When a visitor requests a page, the CDN processes it through a series of layers. Each layer can resolve the request on its own or pass it to the next.
Requests arrive at the nearest Point of Presence (PoP) out of 126 locations worldwide. The PoP terminates TCP and routes the request to the nearest Vercel region over a private network in single-digit milliseconds. The region terminates TLS, applies compression, and processes the request through the remaining layers.
The Vercel Firewall inspects every request before it reaches your application. It operates in three layers:
- Platform-wide firewall: DDoS mitigation and protection against low-quality traffic, active for all customers at no cost.
- Web Application Firewall (WAF): Custom rules to block or challenge requests based on IP, path, headers, geographic location, and more.
- Bot management: Detect and manage automated traffic with configurable policies.
Blocked requests never reach the routing or caching layers.
Before the CDN checks any cache, it evaluates routing rules in order:
- Redirects: Return a new URL to the client (e.g., enforce HTTPS, move pages, localize paths)
- Rewrites: Map a public URL to a different backend path without changing what the visitor sees
- Headers: Add or modify request and response headers, including security headers and cache-control directives
If a redirect matches, the CDN responds immediately. Rewrites and header rules continue through the remaining layers.
After routing rules resolve, the CDN determines which deployment handles the request:
- Skew Protection: Locks each client session to a specific deployment version so client-side code and server responses stay in sync. This prevents errors caused by version mismatches during deployments.
- Rolling Releases: Gradually shifts traffic from your current production deployment to a new one across configurable stages. You can monitor metrics at each stage and abort if needed.
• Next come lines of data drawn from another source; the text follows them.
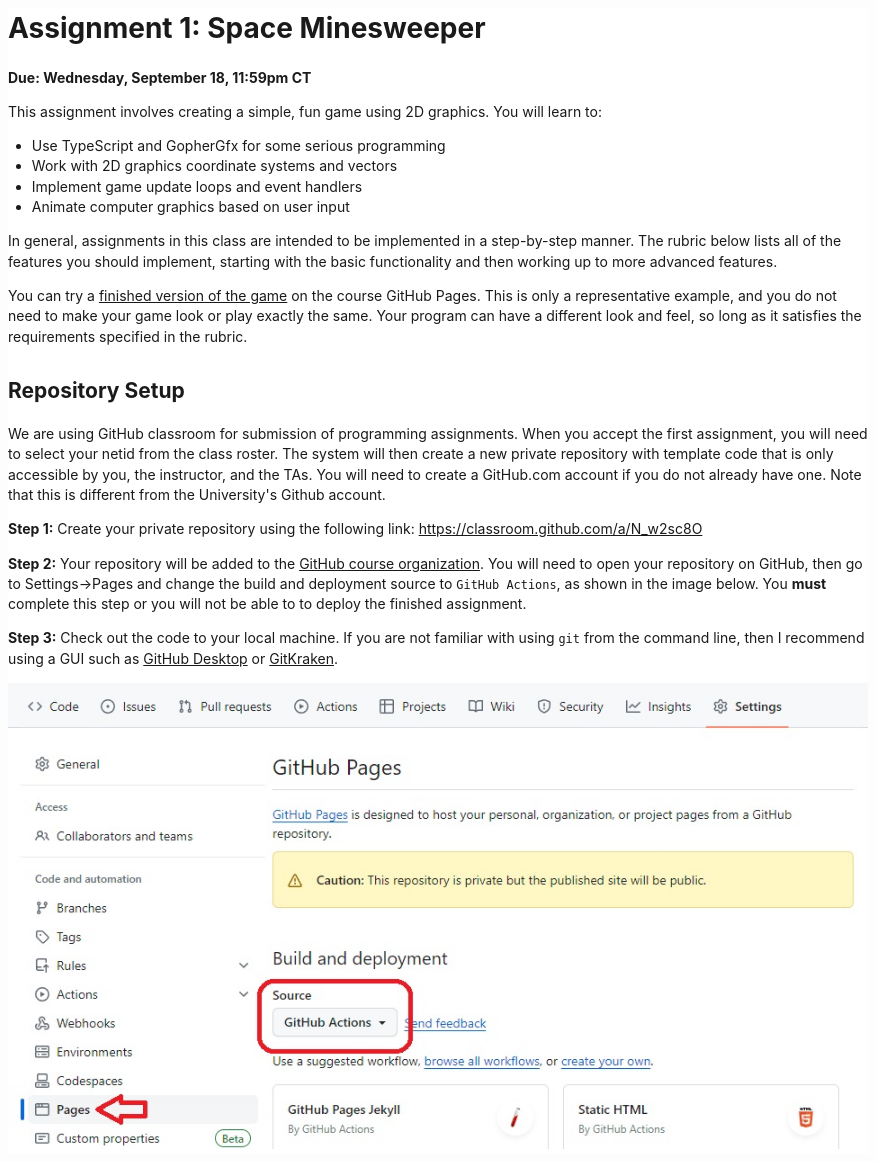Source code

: # Assignment 1: Space Minesweeper

**Due: Wednesday, September 18, 11:59pm CT**

This assignment involves creating a simple, fun game using 2D graphics. You will learn to:

- Use TypeScript and GopherGfx for some serious programming
- Work with 2D graphics coordinate systems and vectors
- Implement game update loops and event handlers
- Animate computer graphics based on user input

In general, assignments in this class are intended to be implemented in a step-by-step manner.  The rubric below lists all of the features you should implement, starting with the basic functionality and then working up to more advanced features.

You can try a [finished version of the game](https://CS-4388-Fall-2024.github.io/Assignments/Assignment-1/dist) on the course GitHub Pages. This is only a representative example, and you do not need to make your game look or play exactly the same. Your program can have a different look and feel, so long as it satisfies the requirements specified in the rubric.

## Repository Setup

We are using GitHub classroom for submission of programming assignments.  When you accept the first assignment, you will need to select your netid from the class roster. The system will then create a new private repository with template code that is only accessible by you, the instructor, and the TAs. You will need to create a GitHub.com account if you do not already have one.  Note that this is different from the University's Github account.  

**Step 1:** Create your private repository using the following link: https://classroom.github.com/a/N_w2sc8O

**Step 2:** Your repository will be added to the [GitHub course organization](https://github.com/CS-4388-Fall-2024).  You will need to open your repository on GitHub, then go to Settings->Pages and change the build and deployment source to `GitHub Actions`, as shown in the image below.  You **must** complete this step or you will not be able to to deploy the finished assignment.

**Step 3:** Check out the code to your local machine. If you are not familiar with using `git` from the command line, then I recommend using a GUI such as [GitHub Desktop](https://desktop.github.com/) or [GitKraken](https://www.gitkraken.com/). 



![GitHub screenshot](./images/github.jpg)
- Microfrontends: Routes requests to different microfrontend applications based on path configuration in
microfrontends.json. This routing happens within the same request with no additional network hop.
Vercel maintains two tiers of caching. Together, they minimize how often your functions run:
- CDN cache: It stores responses at the nearest PoP, closest to your visitors and is controlled by
Cache-Controlheaders your functions return. A CDN hit serves the response without reaching your origin. - ISR cache: A durable store in your configured function region: Vercel selects one region if you have multiple regions configured. It persists content for up to 31 days. When the CDN misses but the ISR cache has the content, Vercel serves it without invoking your function.
- Request collapsing further protects this layer by deduplicating concurrent requests to the same ISR path into a single function invocation.
For data fetched inside your functions (individual API calls, database queries), runtime cache provides an additional caching layer that works alongside response caching.
If no cache has the content, the request reaches Vercel Functions in the nearest compute region. Your function generates a response. Vercel caches it based on the caching headers or framework configuration, then serves it to the visitor.
Vercel supports 35 frontend frameworks with local development environments. Through framework-defined infrastructure, Vercel transforms your build outputs into globally managed infrastructure for production.
If you use Vercel Functions without a framework, run vercel dev to test locally.